Systemic problems are hard because they are complex and have many moving parts, often the result of many well-meaning people trying to patchwork their way through a complex problem that forces individuals to work through a tangled web of competing interests and ever-changing social conditions to make even the smallest step forward. Systems are necessary, but they can be the biggest part of a problem. They can be fixed, but continually accusing individuals of willingly and knowingly perpetuating some vast, evil conspiracy doesn’t do any good at all.
Now, how do you untangle a web of competing interests and patchworked solutions that has become even more entangled over decades of planning, changing plans, altering plans, and periods of incorporating and kicking out stakeholders? Answer THAT and you can begin to make the tiniest step toward solving a systemic problem.
Complaints are necessary. They’re part of how we know that things aren’t working, and they are our First Amendment right. Accusations, especially when people leveling them are claiming to know the hearts and minds of others they’ve never bothered to talk to and whose perspectives they refuse to consider, are a problem in and of themselves. They are a distraction and an insult, and when they’re leveled at innocent, hard-working people based solely on assumptions born of frustration, they’re part of the problem that keeps us from coming together so we can move forward.

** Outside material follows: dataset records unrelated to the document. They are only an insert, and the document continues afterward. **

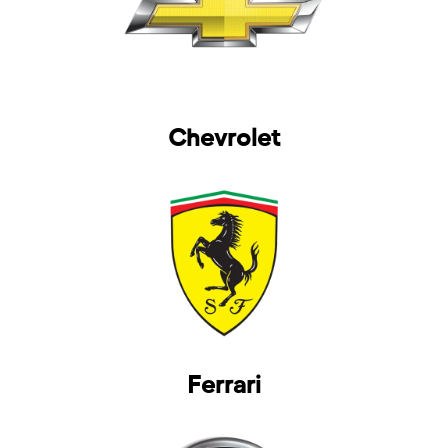
Chevrolet
Ferrari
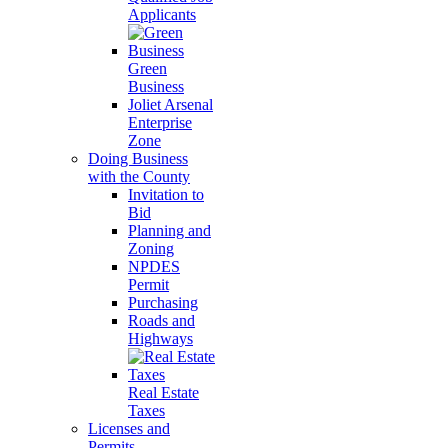
Applicants
Green
Business
Joliet Arsenal
Enterprise
Zone
Doing Business
with the County
Invitation to
Bid
Planning and
Zoning
NPDES
Permit
Purchasing
Roads and
Highways
Real Estate
Taxes
Licenses and
Permits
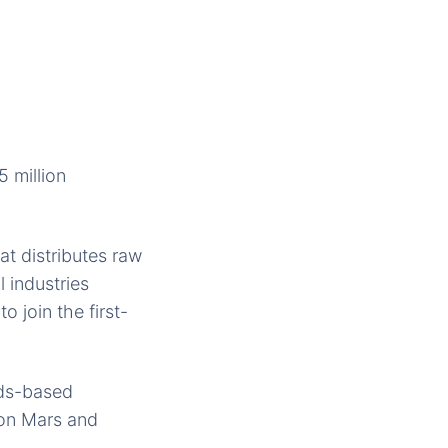
 million
hat distributes raw
 industries
 join the first-
nds-based
 on Mars and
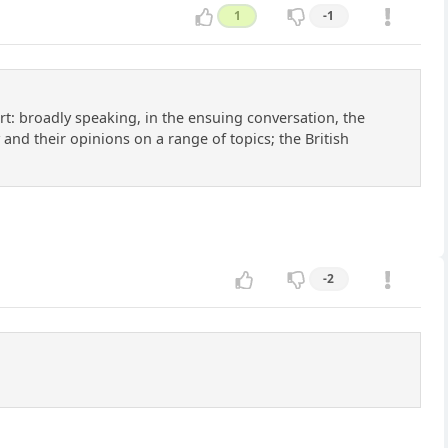
1
-1
ort: broadly speaking, in the ensuing conversation, the
 and their opinions on a range of topics; the British
-2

And most disturbingly, they’re becoming the whole conversation about every problem in this country. “I accuse YOU!” “No, I accuse YOU!” How about people who are dissatisfied make their complaints, offer a suggestion, really focus on communicating the outcome that would satisfy them, and work toward that goal with others? Could we give that a try? Maybe once?
Just as a note, the group that conducted the survey defined Black-led organizations as ones with both a Black executive and majority Black board (which we explained in the story). I would suggest you read the report in its entirety, as it goes into more depth (particularly regarding the effectiveness and perception of grassroots vs. government-funded organizations) than I could in this article.
Point being, yes, it is rocket science. No, it’s more difficult than rocket science. People have actually made rockets that work.
If it were rocket science we should then be building rockets to the moon or colonize Mars where there is no poverty as of yet. If it’s more than rocket science then there is no hope for solving the issues of poverty. No one would be smart enough to figure it out.
I really hope you’re wrong. I hope there’s an answer. Maybe “term limits” for processes and organizations? Maybe being able to hit a reset button now and then instead of to build new programming on top of old programming on top of this regulatory shift and that defunct group. . .
Or maybe scrap capitalism, but no one wants to talk about that these days. It’s like a weird religion no one acknowledges.